Your task
Copy out the listing below line for line, with no changes.
◆ ◆ ◆ ◆ ◆ ◆ ◆
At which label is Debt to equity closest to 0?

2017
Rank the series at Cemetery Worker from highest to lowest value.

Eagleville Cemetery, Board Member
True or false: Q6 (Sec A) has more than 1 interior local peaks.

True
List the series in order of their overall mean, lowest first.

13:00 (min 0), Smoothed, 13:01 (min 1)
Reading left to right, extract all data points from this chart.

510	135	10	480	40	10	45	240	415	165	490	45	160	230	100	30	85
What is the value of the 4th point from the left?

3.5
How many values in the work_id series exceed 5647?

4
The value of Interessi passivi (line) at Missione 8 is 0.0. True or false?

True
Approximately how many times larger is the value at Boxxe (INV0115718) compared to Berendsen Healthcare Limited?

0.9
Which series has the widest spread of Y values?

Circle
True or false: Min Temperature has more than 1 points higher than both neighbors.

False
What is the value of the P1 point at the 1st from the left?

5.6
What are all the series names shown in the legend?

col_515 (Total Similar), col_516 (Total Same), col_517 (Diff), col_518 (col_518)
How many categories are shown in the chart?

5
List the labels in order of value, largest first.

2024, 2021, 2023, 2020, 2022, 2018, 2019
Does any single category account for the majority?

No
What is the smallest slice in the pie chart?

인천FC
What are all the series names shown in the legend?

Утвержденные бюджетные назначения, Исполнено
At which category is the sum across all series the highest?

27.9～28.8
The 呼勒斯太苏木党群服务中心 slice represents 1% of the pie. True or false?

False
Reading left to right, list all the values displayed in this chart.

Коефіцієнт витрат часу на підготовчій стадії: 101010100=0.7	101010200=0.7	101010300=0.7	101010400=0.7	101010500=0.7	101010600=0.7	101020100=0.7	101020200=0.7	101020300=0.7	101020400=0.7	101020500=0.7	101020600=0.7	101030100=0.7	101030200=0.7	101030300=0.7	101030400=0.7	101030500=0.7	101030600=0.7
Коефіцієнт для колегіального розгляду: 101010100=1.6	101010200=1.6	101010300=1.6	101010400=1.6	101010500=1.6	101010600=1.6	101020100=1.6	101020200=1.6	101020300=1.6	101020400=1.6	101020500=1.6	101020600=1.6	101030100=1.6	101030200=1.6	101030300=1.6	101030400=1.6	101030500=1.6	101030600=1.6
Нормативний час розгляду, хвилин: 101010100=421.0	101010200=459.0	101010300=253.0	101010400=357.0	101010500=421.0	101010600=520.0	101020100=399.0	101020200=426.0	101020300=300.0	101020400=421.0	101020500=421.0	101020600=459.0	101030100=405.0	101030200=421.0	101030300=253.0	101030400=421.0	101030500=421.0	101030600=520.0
◆ ◆ ◆ ◆ ◆ ◆ ◆
Task solution
At which label is Debt to equity closest to 0?

2017
Rank the series at Cemetery Worker from highest to lowest value.

Eagleville Cemetery, Board Member
True or false: Q6 (Sec A) has more than 1 interior local peaks.

True
List the series in order of their overall mean, lowest first.

13:00 (min 0), Smoothed, 13:01 (min 1)
Reading left to right, extract all data points from this chart.

510	135	10	480	40	10	45	240	415	165	490	45	160	230	100	30	85
What is the value of the 4th point from the left?

3.5
How many values in the work_id series exceed 5647?

4
The value of Interessi passivi (line) at Missione 8 is 0.0. True or false?

True
Approximately how many times larger is the value at Boxxe (INV0115718) compared to Berendsen Healthcare Limited?

0.9
Which series has the widest spread of Y values?

Circle
True or false: Min Temperature has more than 1 points higher than both neighbors.

False
What is the value of the P1 point at the 1st from the left?

5.6
What are all the series names shown in the legend?

col_515 (Total Similar), col_516 (Total Same), col_517 (Diff), col_518 (col_518)
How many categories are shown in the chart?

5
List the labels in order of value, largest first.

2024, 2021, 2023, 2020, 2022, 2018, 2019
Does any single category account for the majority?

No
What is the smallest slice in the pie chart?

인천FC
What are all the series names shown in the legend?

Утвержденные бюджетные назначения, Исполнено
At which category is the sum across all series the highest?

27.9～28.8
The 呼勒斯太苏木党群服务中心 slice represents 1% of the pie. True or false?

False
Reading left to right, list all the values displayed in this chart.

Коефіцієнт витрат часу на підготовчій стадії: 101010100=0.7	101010200=0.7	101010300=0.7	101010400=0.7	101010500=0.7	101010600=0.7	101020100=0.7	101020200=0.7	101020300=0.7	101020400=0.7	101020500=0.7	101020600=0.7	101030100=0.7	101030200=0.7	101030300=0.7	101030400=0.7	101030500=0.7	101030600=0.7
Коефіцієнт для колегіального розгляду: 101010100=1.6	101010200=1.6	101010300=1.6	101010400=1.6	101010500=1.6	101010600=1.6	101020100=1.6	101020200=1.6	101020300=1.6	101020400=1.6	101020500=1.6	101020600=1.6	101030100=1.6	101030200=1.6	101030300=1.6	101030400=1.6	101030500=1.6	101030600=1.6
Нормативний час розгляду, хвилин: 101010100=421.0	101010200=459.0	101010300=253.0	101010400=357.0	101010500=421.0	101010600=520.0	101020100=399.0	101020200=426.0	101020300=300.0	101020400=421.0	101020500=421.0	101020600=459.0	101030100=405.0	101030200=421.0	101030300=253.0	101030400=421.0	101030500=421.0	101030600=520.0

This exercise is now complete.